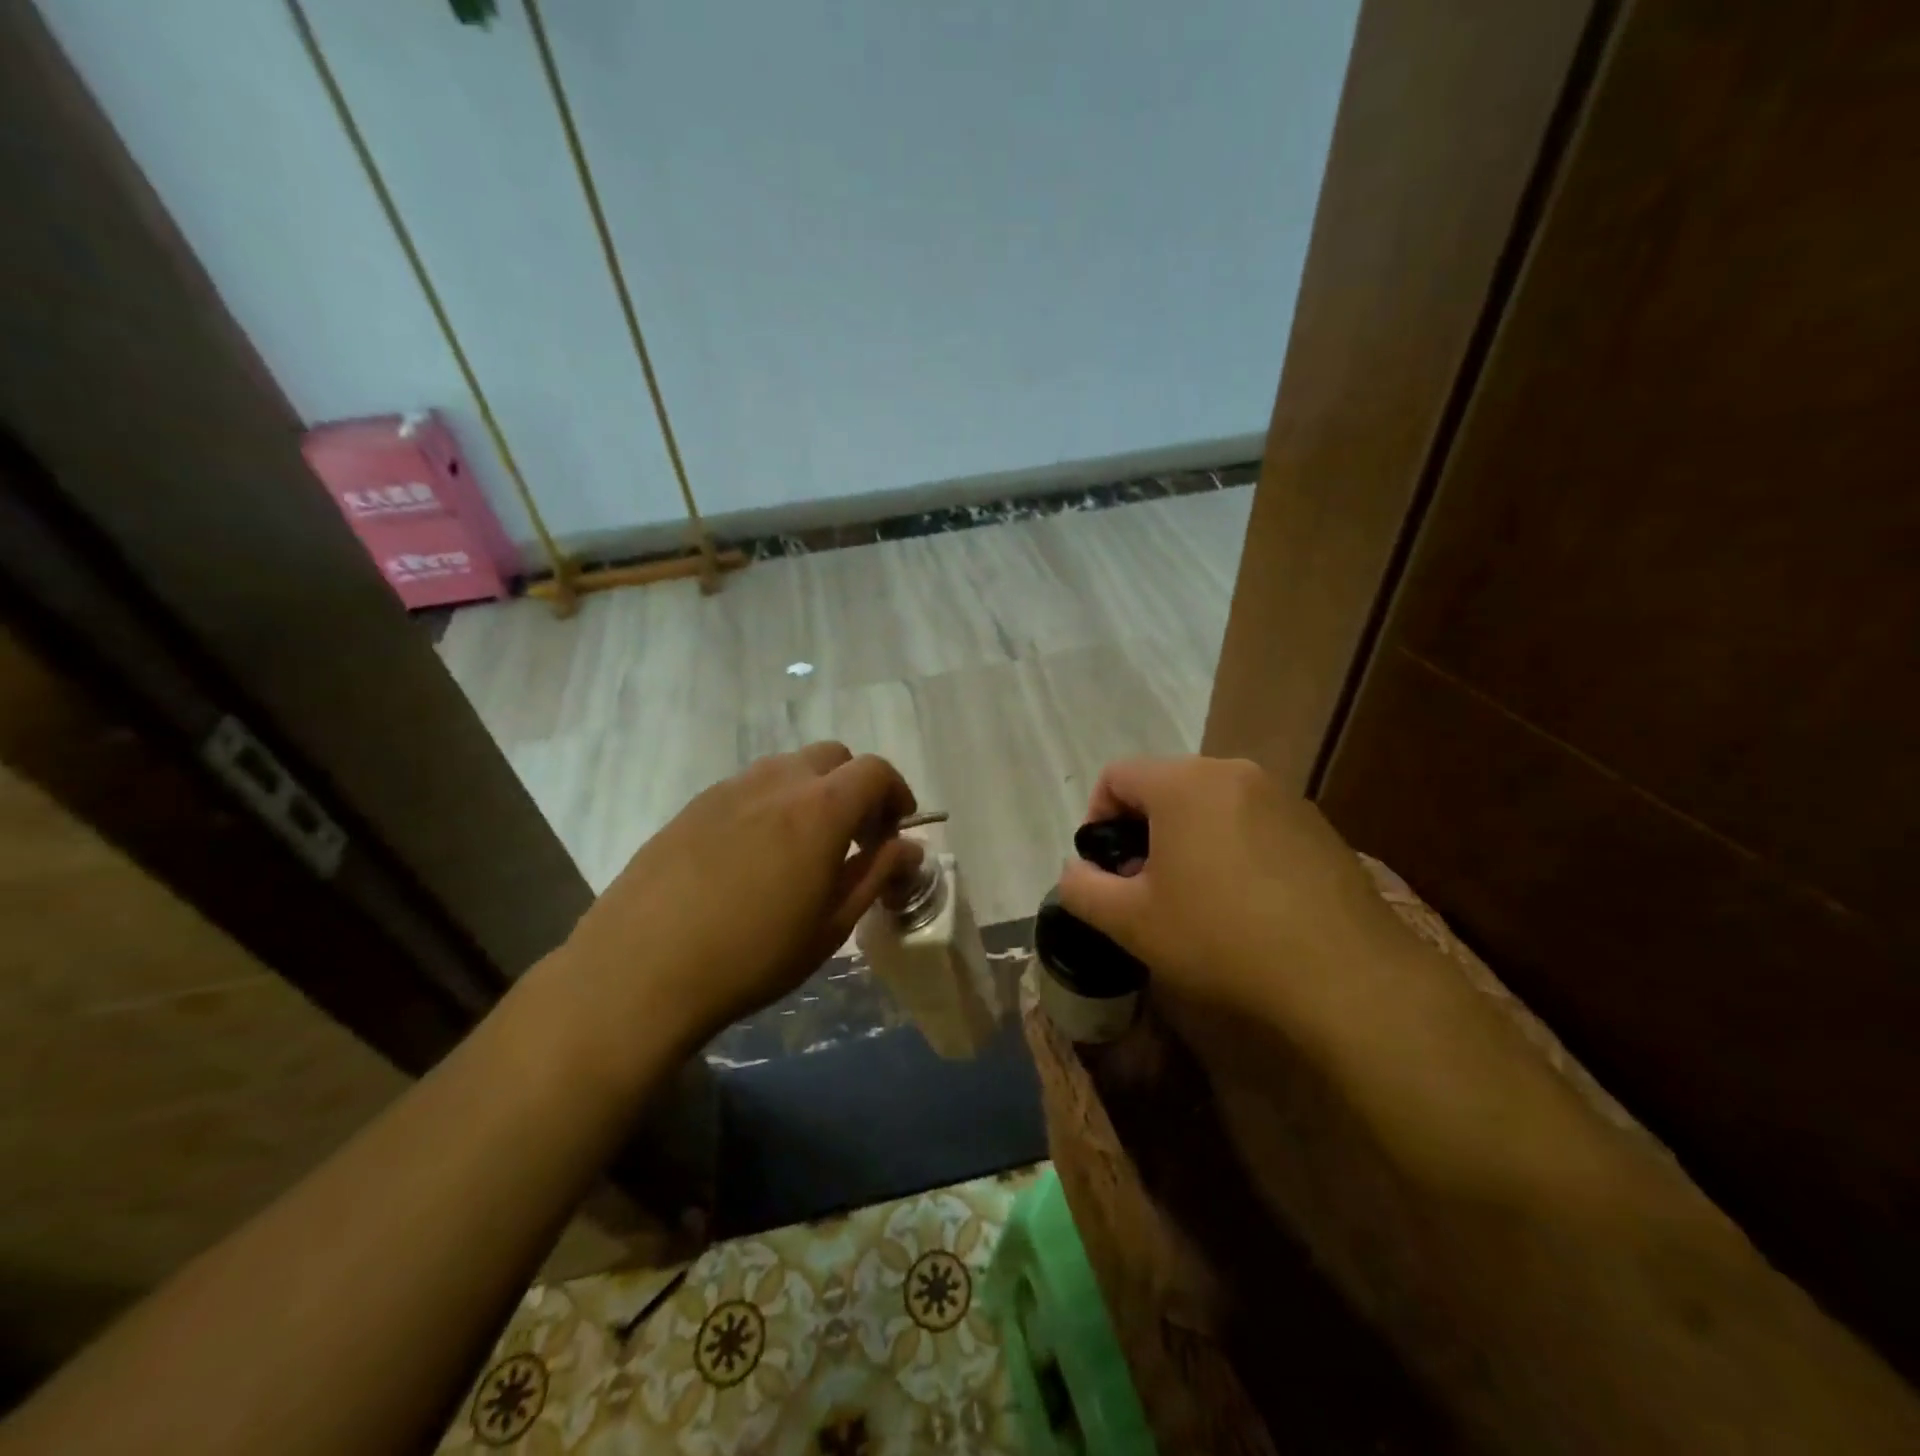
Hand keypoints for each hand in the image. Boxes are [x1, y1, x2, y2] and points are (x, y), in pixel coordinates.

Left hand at [556, 743, 921, 1051]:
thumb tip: (909, 848)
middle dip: (855, 787)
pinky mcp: (693, 805)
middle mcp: (777, 782)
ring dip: (811, 792)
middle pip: (833, 757)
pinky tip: (754, 855)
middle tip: (854, 837)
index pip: (875, 771)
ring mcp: (729, 789)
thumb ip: (876, 875)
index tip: (895, 831)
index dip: (896, 794)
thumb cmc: (751, 956)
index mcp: (820, 809)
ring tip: (803, 846)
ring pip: (787, 768)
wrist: (639, 971)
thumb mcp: (830, 925)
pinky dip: (771, 804)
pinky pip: (748, 787)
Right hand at [1055, 756, 1399, 1025]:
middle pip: (1165, 785)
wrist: (1346, 976)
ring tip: (1196, 895)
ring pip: (1211, 803)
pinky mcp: (1317, 824)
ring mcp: (1282, 795)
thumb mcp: (1131, 922)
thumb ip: (1082, 889)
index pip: (1117, 775)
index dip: (1097, 818)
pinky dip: (1232, 846)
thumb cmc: (1222, 938)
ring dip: (1188, 837)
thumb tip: (1075, 870)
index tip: (1105, 868)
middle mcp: (1234, 771)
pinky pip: (1252, 821)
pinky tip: (1247, 901)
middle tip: (1146, 886)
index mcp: (1184, 783)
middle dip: (1144, 829)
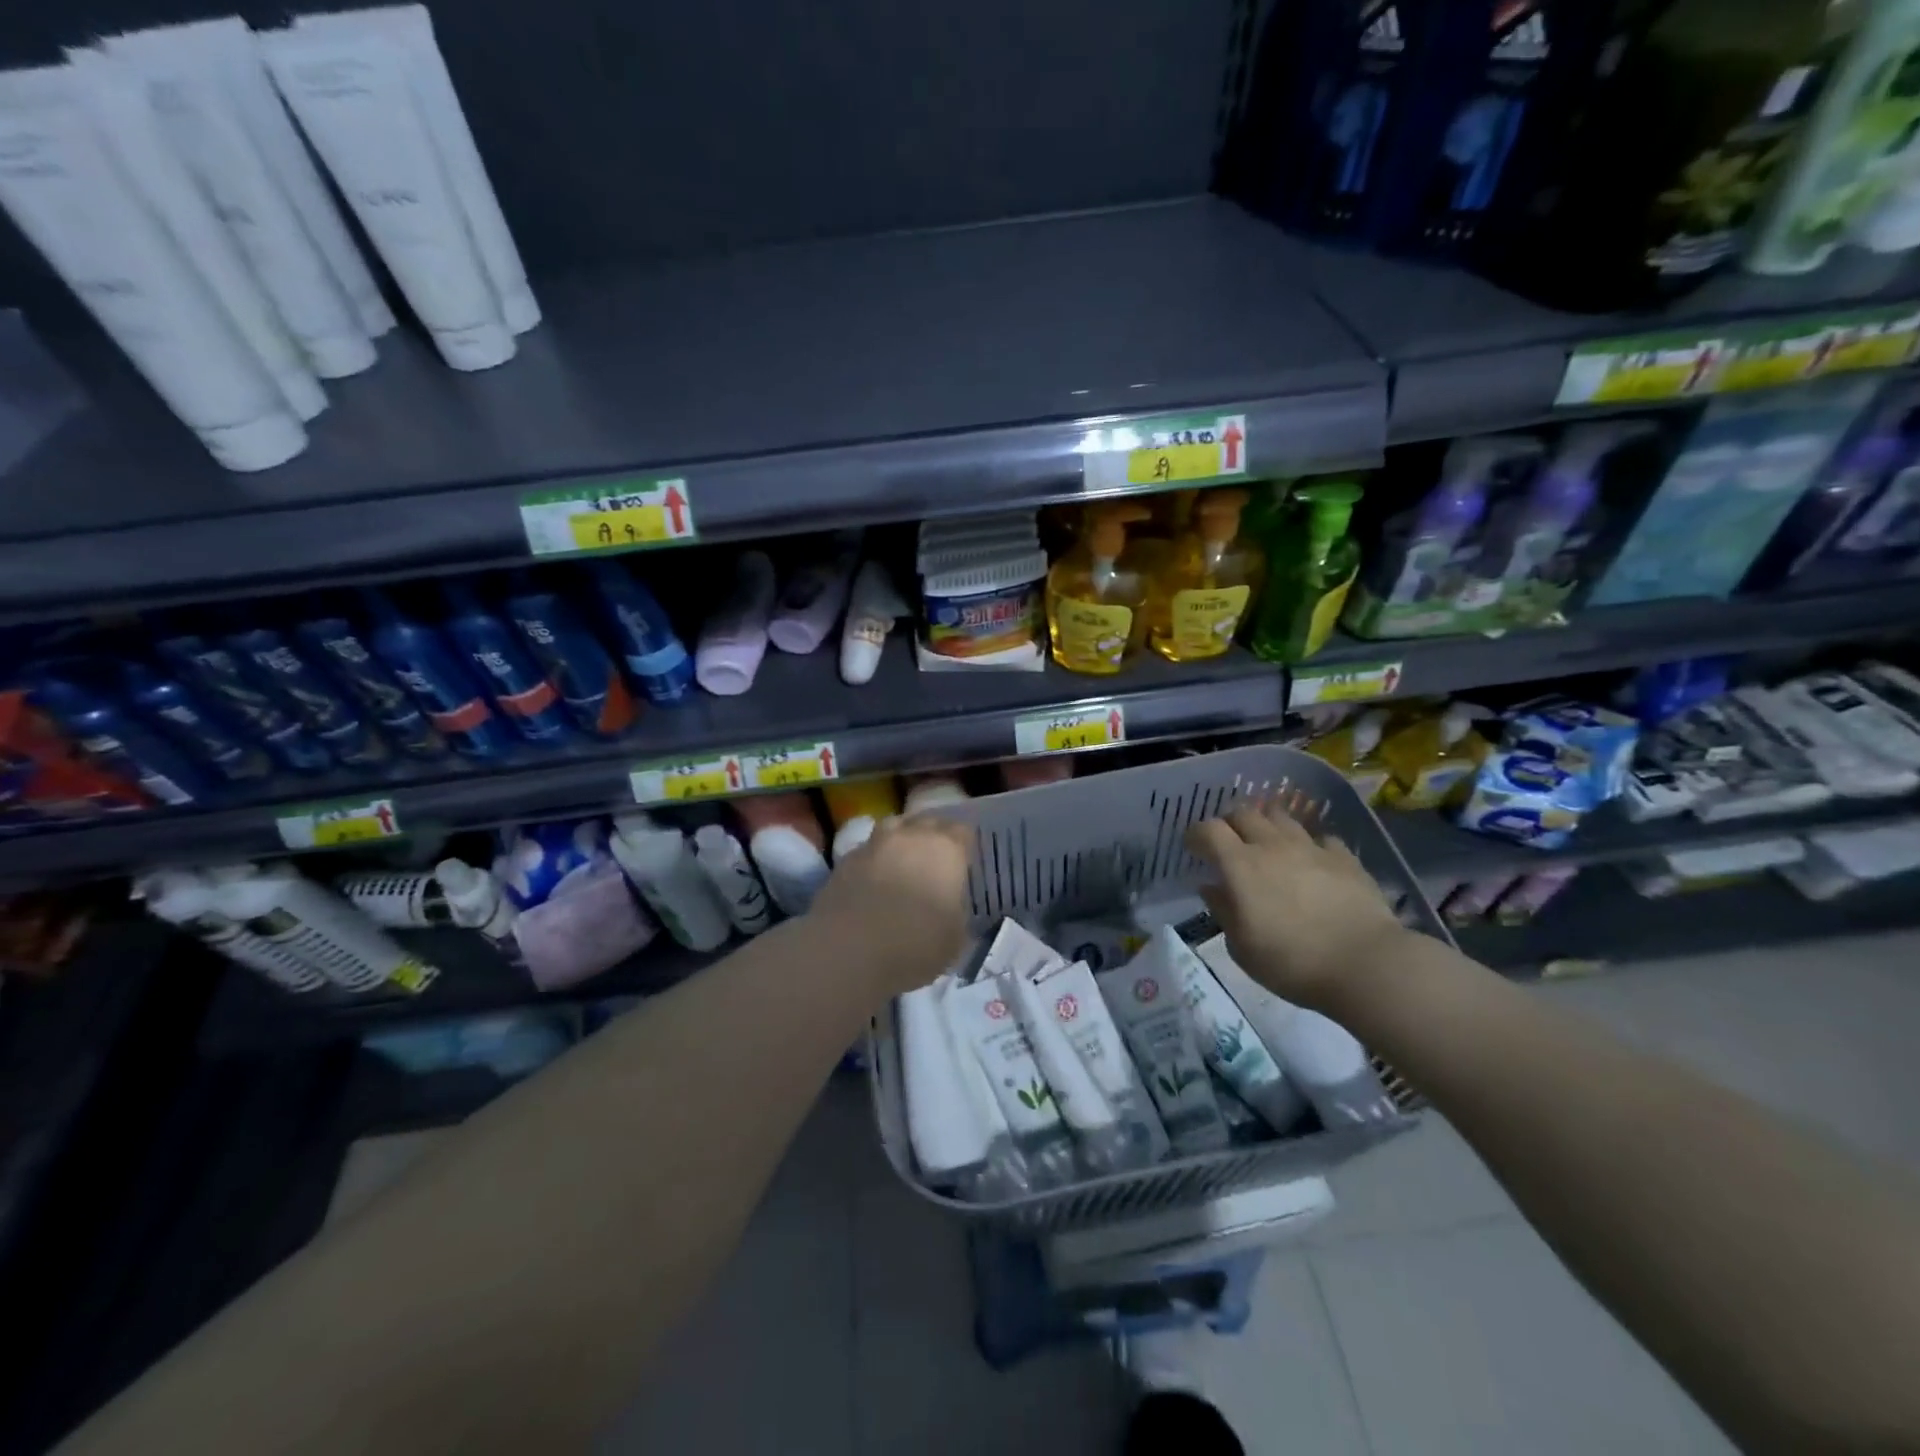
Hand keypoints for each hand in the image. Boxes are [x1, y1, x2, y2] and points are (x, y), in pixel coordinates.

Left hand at [806, 816, 974, 997]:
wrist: (850, 950)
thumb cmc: (916, 943)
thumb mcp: (955, 939)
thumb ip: (957, 914)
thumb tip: (951, 910)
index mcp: (945, 848)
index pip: (962, 832)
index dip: (964, 846)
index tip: (963, 863)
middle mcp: (910, 836)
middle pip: (926, 822)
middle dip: (932, 836)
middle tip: (935, 862)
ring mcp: (874, 844)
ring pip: (892, 828)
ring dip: (899, 841)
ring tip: (902, 864)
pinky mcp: (844, 861)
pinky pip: (866, 852)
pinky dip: (873, 861)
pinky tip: (872, 883)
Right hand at [1186, 802, 1406, 1012]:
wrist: (1366, 964)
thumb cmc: (1292, 962)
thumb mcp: (1242, 947)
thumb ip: (1223, 911)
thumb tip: (1210, 887)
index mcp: (1240, 865)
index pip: (1209, 830)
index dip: (1196, 835)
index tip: (1193, 848)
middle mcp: (1272, 846)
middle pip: (1244, 813)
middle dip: (1230, 823)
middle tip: (1228, 843)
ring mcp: (1311, 848)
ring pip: (1281, 817)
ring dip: (1267, 825)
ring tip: (1267, 843)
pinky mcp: (1344, 858)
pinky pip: (1320, 838)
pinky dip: (1309, 844)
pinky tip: (1311, 860)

→ **Task goal**:
Write out the listing above again, exactly, but with no pictures in the copy.

→ **Answer for this exercise**:
Hand keypoints for each hand in the image. Boxes are [x1, y1, x2, y2] and points are (x, y), in pixel coordinates.

Left hand at [556, 743, 921, 1051]:
thumb tip: (909, 848)
middle dip: (855, 787)
pinky mcp: (693, 805)
middle mcp: (777, 782)
ring dip: (811, 792)
middle pip: (833, 757)
pinky tip: (754, 855)
middle tip: (854, 837)
index pip: (875, 771)
ring mcp: (729, 789)
thumb ip: (876, 875)
index tip: (895, 831)
index dip: (896, 794)
thumb cmc: (751, 956)
index mcp: (820, 809)
ring tip: (803, 846)
ring pip: (787, 768)
wrist: (639, 971)
thumb mcp: (830, 925)
pinky dip: (771, 804)
pinky pip: (748, 787)
Right hand at [1055, 756, 1399, 1025]:
middle pip: (1165, 785)
wrist: (1346, 976)
ring tip: (1196, 895)
ring pip: (1211, 803)
pinky mcp: (1317, 824)
ring mcp: (1282, 795)
thumb mcp: (1131, 922)
thumb ip: (1082, 889)
index pip: (1117, 775)
index dip: (1097, 818)
pinky dip: (1232, 846)
thumb cmc: (1222, 938)
ring dip: (1188, 837)
thumb tip: (1075, 870)
index tip: (1105, 868)
middle mcp: (1234, 771)
pinky pip: (1252, 821)
pinky tip: (1247, 901)
middle tip: (1146, 886)
index mcp: (1184, 783)
middle dip: (1144, 829)
Hand keypoints for each hand in the image. Boxes are [x1, y1, x2, y2] and points are (x, y), in pixel coordinates.

Left hand at [806, 816, 974, 997]:
wrist: (850, 950)
thumb cmc: (916, 943)
thumb mcp: (955, 939)
thumb ip: (957, 914)
thumb tip: (951, 910)
index mcp: (945, 848)
index pip: (962, 832)
index dip: (964, 846)
index tip: (963, 863)
middle mcp: (910, 836)
middle pip: (926, 822)
middle dip: (932, 836)
middle tip: (935, 862)
ring mcp: (874, 844)
ring pip: (892, 828)
ring dip: (899, 841)
ring tip: (902, 864)
pinky mcp: (844, 861)
pinky pip: (866, 852)
pinky dip: (873, 861)
pinky tip: (872, 883)
Right hand at [1186, 802, 1406, 1012]:
wrist: (1366, 964)
thumb cmc: (1292, 962)
thumb mcp: (1242, 947)
thumb ip: (1223, 911)
thumb tip: (1210, 887)
index mcp: (1240, 865)
index pip: (1209, 830)
index dip: (1196, 835)
index tip: (1193, 848)
middle mcp: (1272, 846)
middle pip: (1244, 813)
middle dip: (1230, 823)
middle tip: (1228, 843)
ring mcp: (1311, 848)
ring pip: (1281, 817)
ring dip: (1267, 825)
ring tip: (1267, 843)
pinky mcp: (1344, 858)
pinky pip: (1320, 838)
pinky dip: (1309, 844)
pinky tip: (1311, 860)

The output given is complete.